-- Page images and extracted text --
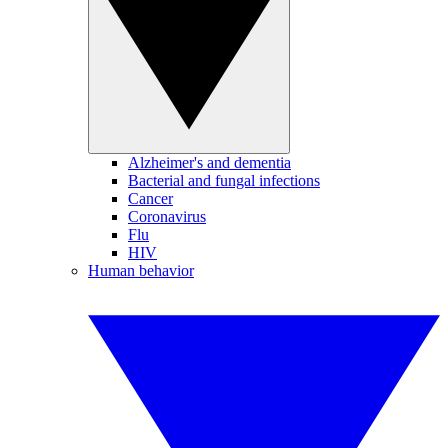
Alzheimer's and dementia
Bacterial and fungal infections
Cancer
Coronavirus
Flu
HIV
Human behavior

* * *

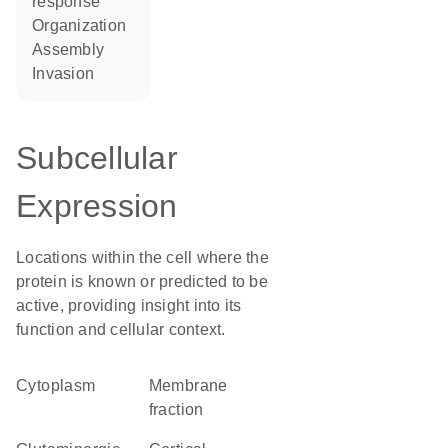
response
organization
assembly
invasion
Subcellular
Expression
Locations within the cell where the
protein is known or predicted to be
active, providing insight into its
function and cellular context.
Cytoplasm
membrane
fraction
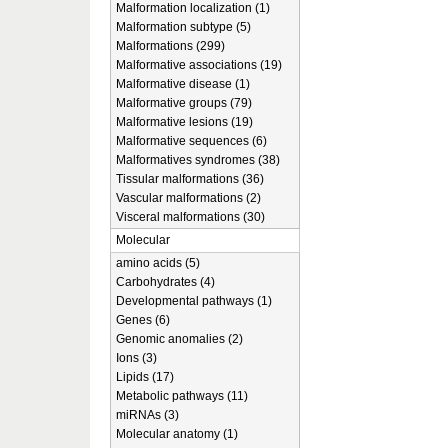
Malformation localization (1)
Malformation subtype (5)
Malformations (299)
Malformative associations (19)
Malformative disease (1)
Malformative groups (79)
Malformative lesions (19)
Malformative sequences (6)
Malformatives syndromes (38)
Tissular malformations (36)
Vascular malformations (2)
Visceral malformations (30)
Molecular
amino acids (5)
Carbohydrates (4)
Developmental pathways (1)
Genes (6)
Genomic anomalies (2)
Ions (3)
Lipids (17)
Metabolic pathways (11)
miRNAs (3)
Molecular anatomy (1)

-- WORK INSTRUCTIONS --
All lines above from the one with "Malformative disease (1)" to the one with "Molecular anatomy (1)", inclusive, should be copied exactly, and no other lines.

-- EXERCISE ANSWER --
Malformative disease (1)
Malformative groups (79)
Malformative lesions (19)
Malformative sequences (6)
Malformatives syndromes (38)
Tissular malformations (36)
Vascular malformations (2)
Visceral malformations (30)
Molecular
amino acids (5)
Carbohydrates (4)
Developmental pathways (1)
Genes (6)
Genomic anomalies (2)
Ions (3)
Lipids (17)
Metabolic pathways (11)
miRNAs (3)
Molecular anatomy (1)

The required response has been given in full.